Wenn sie seinen Bericht ein wenig sorgfältiger gelesen hätte, dann hätte sie sich bestimmt an dieses Detail erinnert. Doch sie hatte sich zu sehr auf ihren eigenen Lebenslauf und den Kerl von der Polizei konzentriert. Dieser Grassl, der sich um die Sicherheit beim Winterzauberevent kümmerte, durfte ihnen nicht in die Quere kommen. Für ihn hatte Kira sich eine große Palette an Ablenkungsmanövern ausgedacht. Nicht umsonst war Kunstgeschichte ihr Alibistudium.

Jetzt war es aber zunächst wichtig, dass sie überhaupt ins Museum reinkamen. »Ich werde mein Bestes versuchen.«

Niklas antwortete mit eindringlicher Stimme: »Versuchen ist nicht genug, Kira. Du musst dich da einschleusen! Und wenn du dich an Petrikov heranmachen musst, dann wirst du es tun! Mach ihm den Mund wässrig, in jeglicher Hinsicht. Darum bist du schließlich dabei!«

»Ist ja gut!« Ein wenig störte es sie schon, dass Niklas auf einmal meinte, sie wäre bloß dafür da, um den Museumsleiter zu verführen. Hatte es nicht ursprünglich geheißen, sie habe durch ihre russische Abstammung beste Voraussetzungen, ein freundschaftliches Verhältnis zu Petrikov aufzubauen? Ihr Vater war Russe, ihre Oma war wie eine Mutter für sie gewesen und hatte ihr die russischen Traditionen beigebracht. Je länger sie jedoch mit Niklas und den beiden anderen Typen zusammenarbeitete, desto mehr fühlte sie sich wie ein billiges Ablenkungsmanöver. Zumal sie nicht einmal die echten Namen der beiden kannte, die sich Sandmann und Frikadelle nannten.

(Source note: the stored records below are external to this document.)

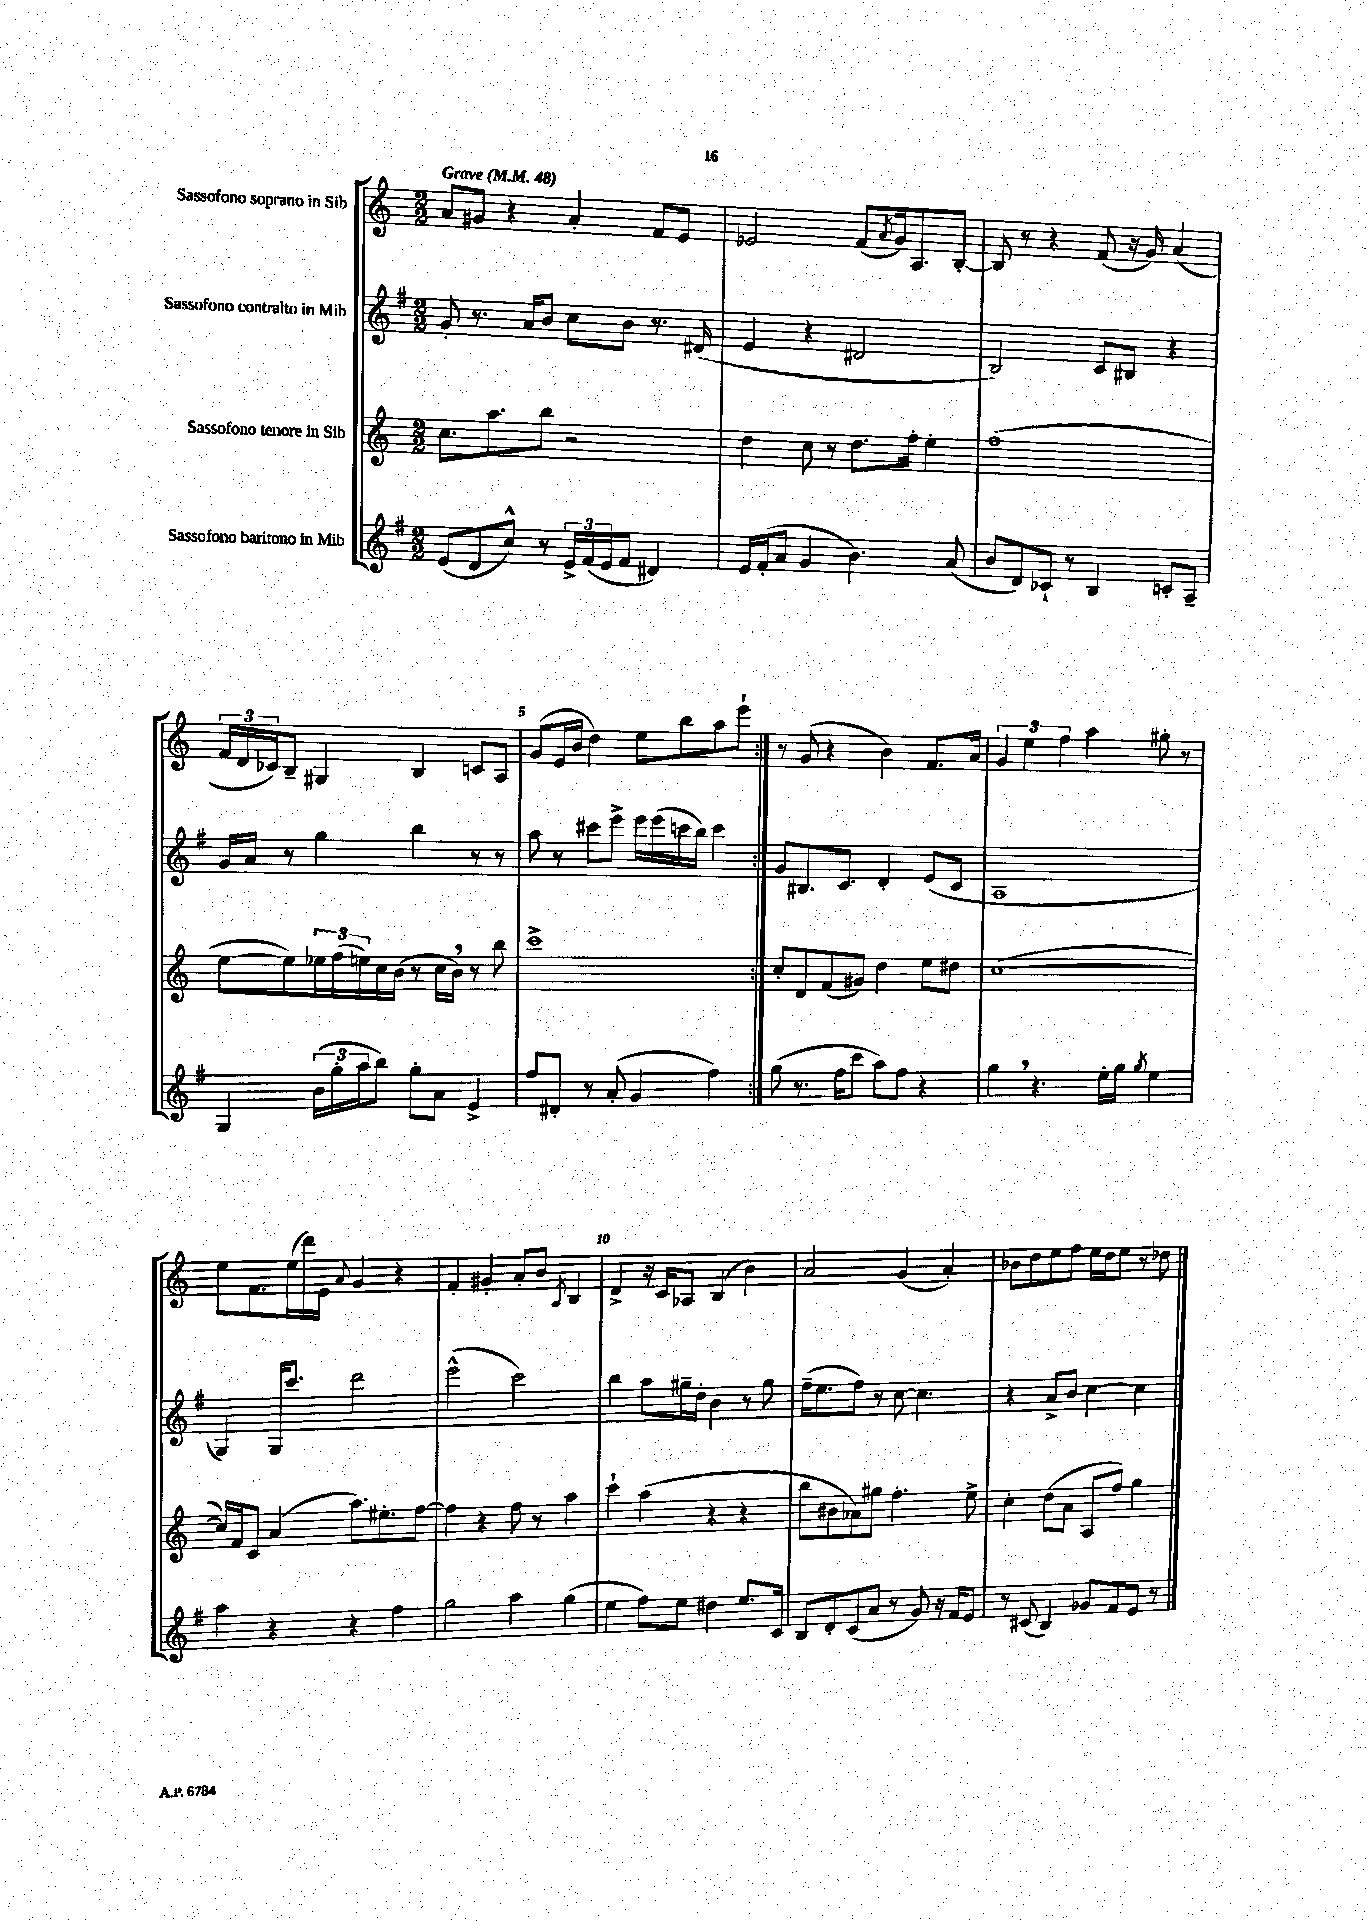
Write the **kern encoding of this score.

**kern	**kern	**kern	**kern
*part4	*part3	*part2	*part1
*staff4	*staff3	*staff2	*staff1
*I"Sassofono baritono in Mib	*I"Sassofono tenore in Sib	*I"Sassofono contralto in Mib	*I"Sassofono soprano in Sib
*clefG2	*clefG2	*clefG2	*clefG2
*k[f#]	*k[]	*k[f#]	*k[]
*M2/2	*M2/2	*M2/2	*M2/2
*MM48	*MM48	*MM48	*MM48
=1	=1	=1	=1
!	!	!	!LO:TX:a:B:t=Grave
(8e/L	8.cc\L	8g'/	8a/L
8d/	.	8.r	8g#X/J
.	8.aa\	.	.
8cc^^/J)	.	.	4r
.	.	16a/KL	.
8r	8bb\J	8b/J	.
24e^/LL	2r	8cc\L	4a'/
(24f#/	.	.	.
24e/J	.	.	.
8f#/J	.	8b\J	.
4d#X/)	.	8.r	8f/L
.	.	.	8e/J
.	.	(16d#X/	.
=2	=2	=2	=2
16e/LL	4dd\	4e/	2e-X/
(16f#'/J	.	.	.
8a/J	.	.	.
4g/	8cc\	4r	.
.	8r	.	.
4.b\)	8.dd\L	2d#X/	(8f/L
.	.	.	8qa/
.	.	.	16g/k)
.	16ff'\Jk	.	8.A/
.	4ee'\	.	.
(8a/	.	.	[8B'/J
=3	=3	=3	=3
8b/L	(1ff	2B/)	8B/]
8d/)	.	.	8r
8c-X`/J	.	.	4r
8r	.	.	.
4B/	.	8c/L	(8f/
.	.	8B#X/J	16r
.	.	.	16g/)
8cn'/L	.	4r	(4a/
8A~/J	.	.	.
!!LO:LB:g=z
=4	=4	=4	=4
4G/	[8ee\L	16g/LL	24f/LL
.	.	.	24d/
.	.	16a/JJ	.
.	.	.	24c-X/J)
.	8ee\])	8r	8B~/J
(24b\LL	24ee-X\L	4gg\	4G#X/
24gg'\	(24ff\	.	.
24aa\J	24een\)	.	.
8bb\J)	16cc\	.	.
.	(16b\JJ	.	.
8gg'\L	8r	4bb\	4B/
8a\J	16cc\LL	.	.
.	16b,\JJ)	.	.
4e^/	8r	8r	8cn/L
.	8bb\	8r	8A/J
=5	=5	=5	=5
8ff#/L	1ccc^	8aa\	(8g/L
8d#X'/J	.	8r	16e/L
.	.	.	16b/JJ
8r	.	8ccc#X\L	4dd\)
(8a'/	.	8eee^\J	.
4g/	.	16eee\LL	8ee\L
.	.	(16eee\	.
.	.	16cccn\	8bb\
.	.	16bb\JJ)	.
4ff#\)	.	4ccc\	8aa\
.	.	.	8eee`\J
=6:|!	=6:|!	=6:|!	=6:|!
(8gg\	8cc'/L	8g/L	8r
8.r	8d/	8.B#X/	(8g/
.	(8f/	.	4r
16ff#\KL	.	8.c/J	.
8ccc\J	8g#X/J)	.	.
8aa\L)	4dd\	4d'/	4b\)
8ff#\J	.	.	.
4r	8ee\L	(8e/L	8.f/L
.	8dd#X\J	8c/J	.
.	.	.	16a/Jk
=7	=7	=7	=7
4gg,\	([1cc	1A	6g/
.	.	.	6ee\
4.r	.	.	.
.	.	.	6ff\
.	.	.	4aa\
16ee'\LL	.	.	.
16gg\JJ	.	.	.
8qgg/	.	.	.
4ee\	.	.	8gg#X'\
.	.	.	8r
!!LO:LB:g=z
=8	=8	=8	=8
4aa\	16cc/LL])	4G/)	8ee\L
.	16f/J	.	.
.	8c/J	.	8.f\
4r	(4a/	16G/KL	.
.	.	8.ccc/J	(16ee\L
.	.	.	16ddd\)
.	.	.	16e\JJ
.	.	.	8qqa/
4r	8.aa\L)	2ddd\	4g/
.	8.ee#X'\	.	.
4ff#\	.	.	4r
.	[8ff\J	.	.
=9	=9	=9	=9
2gg\	4ff\]	(2eee^^\	4f'/
.	4r	.	4g#X'/
4aa\	8ff\	2ccc\)	8a'/L
.	8r	.	8b/J
.	.	.	8qA/
(4gg\	4aa\	.	4B/
=10	=10	=10	=10
4ee\	4ccc`\	4bb\	4d^/
8ff#\L)	(4aa\	8aa\L	16r
.	.	.	16c/KL
8ee\J	.	16gg#X~\L	8A-X/J
.	.	16dd'\JJ	.
4dd#X\	4r	4b\	(4B/
8.ee/L	4r	8r	4b\)
.	.	8gg#\	.
16c/Jk	.	.	.
=11	=11	=11	=11
8B/L	8bb\L	(16ff#~\KL	2a/
.	.	8.ee\	.
8d'/	8b#X\	.	.
(8c/	8a-X\)	8ff#\J)	.
8a/J	8gg#X\J	8r	.
8r	4.ff'\	[8cc\	(4g/
8g/)	.	4.cc\]	.
16r	.	.	4a'/)
16f#/KL	.	.	.
8e/J	8ee^\	.	.
=12	=12	=12	=12
8r	4cc'\	4r	8b-X\L
(8c#X/	.	.	8dd\
4B/)	(8dd\L	8a^/L	8ee\
.	8a\J	8b/J	8ff\J
8g-X/L	8A/L	[4cc\	16ee\LL
.	.	.	16dd\J
8f#/	8ff/J)	.	8ee\J
8e/J	4gg\	4cc\]	8r
8r	.	.	8dd-X\
==	==	==	==
*-	*-	*-	*-
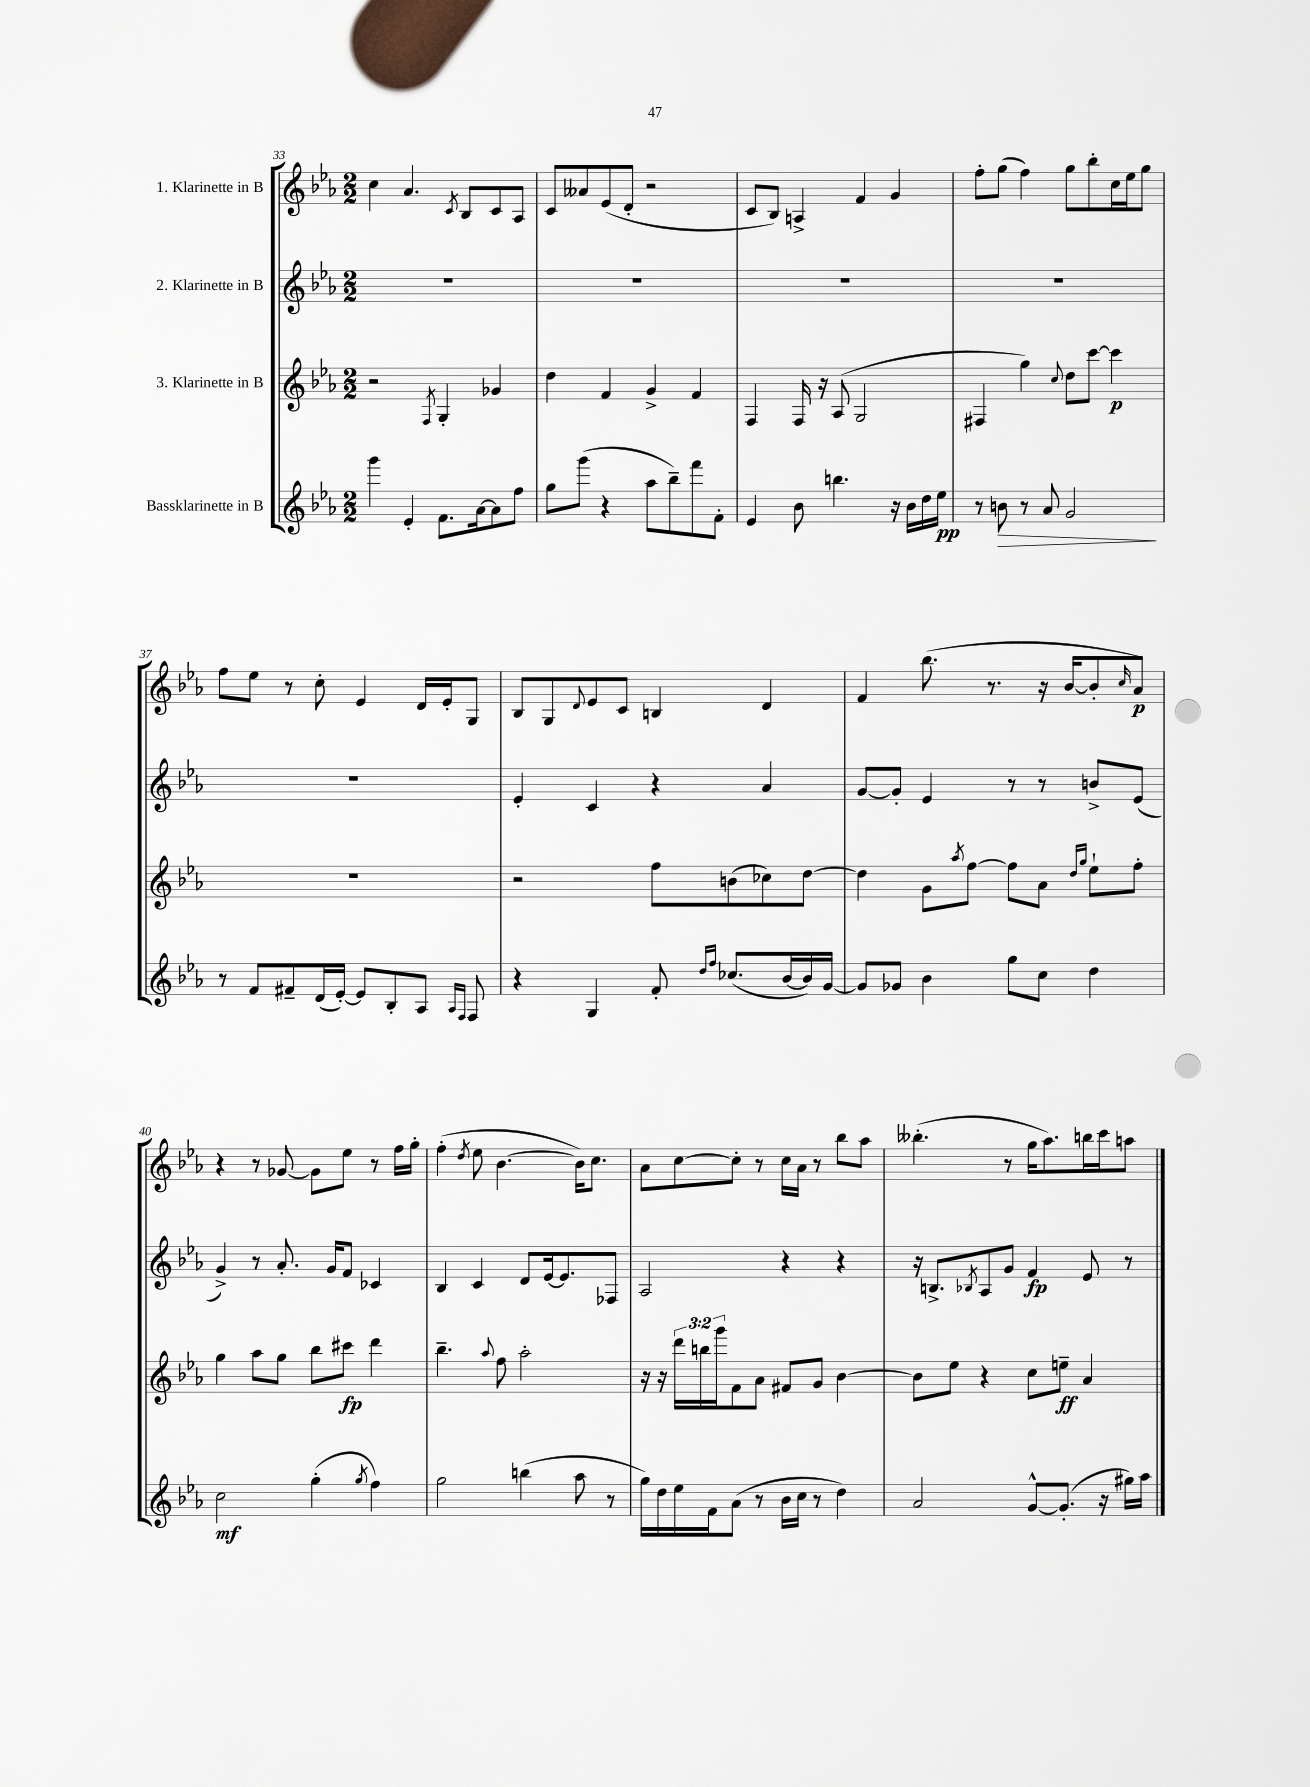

**kern	**dynam	**kern	**dynam	**kern	**dynam	**kern	**dynam
*part4	*part4	*part3	*part3	*part2	*part2	*part1	*part1
*staff4	*staff4	*staff3	*staff3	*staff2	*staff2	*staff1	*staff1
*I"Bassklarinette in B	*	*I"3. Klarinette in B	*	*I"2. Klarinette in B	*	*I"1. Klarinette in B	*
*clefG2	*	*clefG2	*	*clefG2	*	*clefG2	*
*k[b-e-a-]	*	*k[b-e-a-]	*	*k[b-e-a-]	*	*k[b-e-a-]	*
*M2/2	*	*M2/2	*	*M2/2	*	*M2/2	*
=33	=33	=33	=33	=33	=33	=33	=33
4ggg\	.	2r	.	1r	.	4cc\	.
4e-'/	.	.	.	.	.	4.a-/	.
.	.	8qF/	.	.	.	.	.
8.f\L	.	4G'/	.	.	.	.	.
.	.	.	.	.	.	8qc/	.
.	.	.	.	.	.	8B-/L	.
[16a-\k	.	.	.	.	.	.	.
8a-\]	.	4g-X/	.	.	.	8c/	.
8ff\J	.	.	.	.	.	8A-/J	.
=34	=34	=34	=34	=34	=34	=34	=34
8gg\L	.	4dd\	.	1r	.	8c/L	.
(8ggg\J	.	.	.	.	.	8a--X/	.
4r	.	4f/	.	.	.	(8e-/	.
.	.	.	.	.	.	8d'/J	.
8aa-\L	.	4g^/	.	.	.	2r	.
8bb-~\)	.	.	.	.	.	.	.
8fff\	.	4f/	.	.	.	.	.
8f'\J	.	.	.	.	.	.	.
=35	=35	=35	=35	=35	=35	=35	=35
4e-/	.	4F/	.	1r	.	8c/L	.
.	.	.	.	.	.	8B-/J)	.
8b-\	.	16F/	.	.	.	4An^/	.
.	.	16r	.	.	.	.	.
4.bbn\	.	(8A-/	.	.	.	.	.
.	.	2G/	.	.	.	4f/	.
16r	.	.	.	.	.	4g/	.
16b-\LL	.	.	.	.	.	.	.
16dd\	.	.	.	.	.	.	.
16ee-\JJ	pp	.	.	.	.	.	.
=36	=36	=36	=36	=36	=36	=36	=36
8r	.	4F#X/	.	1r	.	8ff'\L	.
!	!LO:HP:b	!	!	!	!	!	!
8bn\	>	.	.	.	.	(8gg\J	.
8r	.	4gg\)	.	.	.	4ff\)	.
8a-/	.	.	.	.	.	.	.
.	.	8qqcc/	.	.	.	.	.
2g/	.	8dd\L	.	.	.	8gg\L	.
.	.	[8ccc\J	.	.	.	8bb-'\	.
.	.	4ccc\]	p	.	.	16cc\L	.
.	.	.	.	.	.	16ee-\J	.
.	.	.	.	.	.	8gg\J	.
.	]	.	.	.	.	.	.
!!LO:LB:g=z
=37	=37	=37	=37	=37	=37	=37	=37
8r	.	1r	.	1r	.	8ff\L	.
8f/L	.	.	.	.	.	8ee-\J	.
8f#X~/	.	.	.	.	.	8r	.
(16d/L	.	.	.	.	.	8cc'\	.
[16e-'/JJ)	.	.	.	.	.	.	.
8e-/L]	.	.	.	.	.	4e-/	.
8B-'/	.	.	.	.	.	.	.
8A-/J	.	.	.	.	.	16d/LL	.
.	.	.	.	.	.	16e-'/J	.
16qqA-/LL	.	.	.	.	.	.	.
16qqF/JJ	.	.	.	.	.	.	.
8F/	.	.	.	.	.	8G/J	.
=38	=38	=38	=38	=38	=38	=38	=38
4r	.	2r	.	4e-'/	.	8B-/L	.
.	.	.	.	.	.	8G/	.
.	.	.	.	.	.	8qqd/	.
4G/	.	.	.	4c/	.	8e-/	.
.	.	.	.	.	.	8c/J	.
8f'/	.	8ff\L	.	4r	.	4Bn/	.
16qqdd/LL	.	.	.	.	.	.	.
16qqff/JJ	.	.	.	.	.	.	.
(8.cc-X/L	.	(8bn\	.	.	.	.	.
.	.	8cc-X\)	.	4a-/	.	4d/	.
[16b-/L	.	.	.	.	.	.	.
16b-/])	.	[8dd\J	.	.	.	.	.
[16g/JJ	.	.	.	.	.	.	.
=39	=39	=39	=39	=39	=39	=39	=39
8g/L]	.	4dd\]	.	[8g/L	.	4f/	.
8g-X/J	.	.	.	8g'/J]	.	.	.
4b-\	.	8g\L	.	4e-/	.	(8.bb-\	.
.	.	8qaa-/	.	.	.	.	.
.	.	[8ff\J	.	.	.	.	.
.	.	.	.	.	.	8.r	.
8gg\L	.	8ff\L]	.	8r	.	.	.
8cc\J	.	8a-\J	.	8r	.	16r	.
.	.	.	.	.	.	[16b-/KL	.
.	.	16qqdd/LL	.	.	.	.	.
.	.	16qqgg/JJ	.	.	.	.	.
4dd\	.	8ee-`\L	.	8bn^/L	.	8b-'/]	.
.	.	.	.	.	.	16qqcc/	.
.	.	8ff'\J	.	(8e-/J	.	8a-/J)	p
!!LO:LB:g=z
=40	=40	=40	=40	=40	=40	=40	=40
2cc\	mf	4gg\	.	4g^/)	.	4r	.
.	.	8aa-\L	.	8r	.	8r	.
.	.	8gg\J	.	8.a-'/	.	[8g-X/	.
(4gg'\	.	8bb-\L	.	.	.	8g-\L]	.
.	.	.	.	16g/KL	.	.	.
.	.	8ccc#X\J	fp	8f/J	.	8ee-\J	.
8qgg/	.	.	.	.	.	.	.
4ff\)	.	4ddd\	.	4c-X/	.	8r	.
.	.	.	.	.	.	16ff\LL	.
.	.	.	.	.	.	16gg'\JJ	.
=41	=41	=41	=41	=41	=41	=41	=41
2gg\	.	4.bb-~\	.	4B-/	.	(4ff'\	.
.	.	.	.	.	.	8qdd/	.
.	.	.	.	4c/	.	8ee-\	.
.	.	8qqaa-/	.	.	.	.	.
.	.	8ff\	.	.	.	[4.b-\	.
(4bbn\	.	2aa-'\	.	8d/L	.	.	.
.	.	.	.	[16e-/k	.	.	.
.	.	.	.	8.e-/]	.	.	.
8aa-\	.	.	.	.	.	16b-\KL])	.
.	.	.	.	.	.	8.cc\J	.
8r	.	.	.	8F-X/J	.	.	.
=42	=42	=42	=42	=42	=42	=42	=42
16gg\LL)	.	16r	.	2A-/	.	8a-\L	.
16dd\	.	16r	.	.	.	.	.
16ee-\	.	24ddd\LL	.	.	.	[8cc\	.
.	.	24bbn\	.	.	.	.	.
16f\J	.	.	.	.	.	.	.
.	.	24ggg\J	.	.	.	.	.
(8a-\J	.	8f\	.	.	.	8cc'\J]	.
8r	.	8a-\J	.	.	.	8r	.
16b-\LL	.	8f#X/L	.	4r	.	16cc\LL	.
16cc\JJ	.	.	.	.	.	16a-\JJ	.
8r	.	8g/J	.	.	.	8r	.
4dd\)	.	[4b-\	.	4r	.	8bb-\L	.
.	.	.	.	.	.	8aa-\J	.
=43	=43	=43	=43	=43	=43	=43	=43
2a-/	.	8b-\L]	.	16r	.	(4.bb--X'\	.
.	.	.	.	8.Bn^/L	.	.	.
.	.	8ee-\J	.	.	.	.	.
.	.	.	.	8qB-X/	.	.	.
.	.	4r	.	8A-/	.	.	.
.	.	.	.	8g/J	.	8r	.
[8g^^/L	.	8cc\L	.	4f/	fp	16gg\KL	.
.	.	.	.	.	.	8.aa-\)	.
(8.g'/J]	.	8een~\J	ff	.	.	.	.
.	.	4a-/	.	8e-/	.	16bbn\L	.
16r	.	.	.	.	.	16ccc\J	.
16gg#X\LL)	.	.	.	8r	.	8aan\J	.
16aa-\JJ	.	.	.	.	.	.	.
==	==	==	==	==	==	==	==
*-	*-	*-	*-	*-	*-	*-	*-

Bis auf Niklas, der sich selbst Trojaner nannte, hatte sie die beiden Herren nur ein einziges Mal gesehen. Niklas war derjenige, der das Team aufgestellt hatte, und er hatte ihr auch ihren Decknamen verpasst: Sirene. Wie diese Fantasiegestalten, die ahnungslose Seemänner in ihr Verderben lockten. Der Name machte klar, was von vornherein Niklas’ Absicht gewesen war.

Sandmann war der Hintermann des Projektes, er hatte die Kontakte, und er würde später dafür sorgen, dass das Zielobjekt unbemerkt den Besitzer wechselte. Der Kerl musste ein angesehener Verbrecher sein, vollkommen integriert, angeblich ließ er meist andere für sich arbeiten.

Frikadelle hingegen, warum auch immer dieser Kerl so hieß, kümmerte sich um diverse Materialien und kannte sich mit allerlei Sicherheitstechniken aus. Wobei Niklas in dieser Hinsicht der eigentliche Profi war. Er sollte das Schloss knacken und den tatsächlichen Diebstahl durchführen. Und Kira? Nun, die Jungs brauchten weibliche Ablenkung, um an die nötigen Informationen zu kommen. Informationen, die Niklas trotz sorgfältigster Recherche fehlten.

 

Kurze Zeit später hatten sie die kleine Ferienwohnung erreicht, die sie für diese Woche gemietet hatten. Schweineteuer, wenn man um Weihnachten einen Platz in München suchte, aber so waren sie zumindest in Laufnähe des Museums. Niklas erstattete den anderen sogleich Bericht von Phase 1 ihres Plans, während Kira sich unter der Dusche aufwärmte.

Das Rauschen des Wassers hüllte sie für den Augenblick in eine warme Umarmung, ließ ihre Haut prickeln und ihre Gelenke auftauen. Sie musste sich etwas einfallen lassen, um auch im Wintermantel sexy auszusehen, wenn sie Petrikov mit ihrem Sirenengesang verführen wollte. Es behagte ihr nicht, sich an einen mindestens zwanzig Jahre älteren Mann heranzumachen, der einen Bierbauch vor sich hertrug und nach Altmännerparfüm roch. Aber manches ließ sich nicht vermeiden. Trotz der Abneigung würde sie es durchziehen. Der Plan hing immerhin davon ab, dass sie die nötigen Informationen besorgte. So war das nun einmal. Bei einem normalen Job bekam man auch nicht immer Aufgaben, die einem Spaß machten.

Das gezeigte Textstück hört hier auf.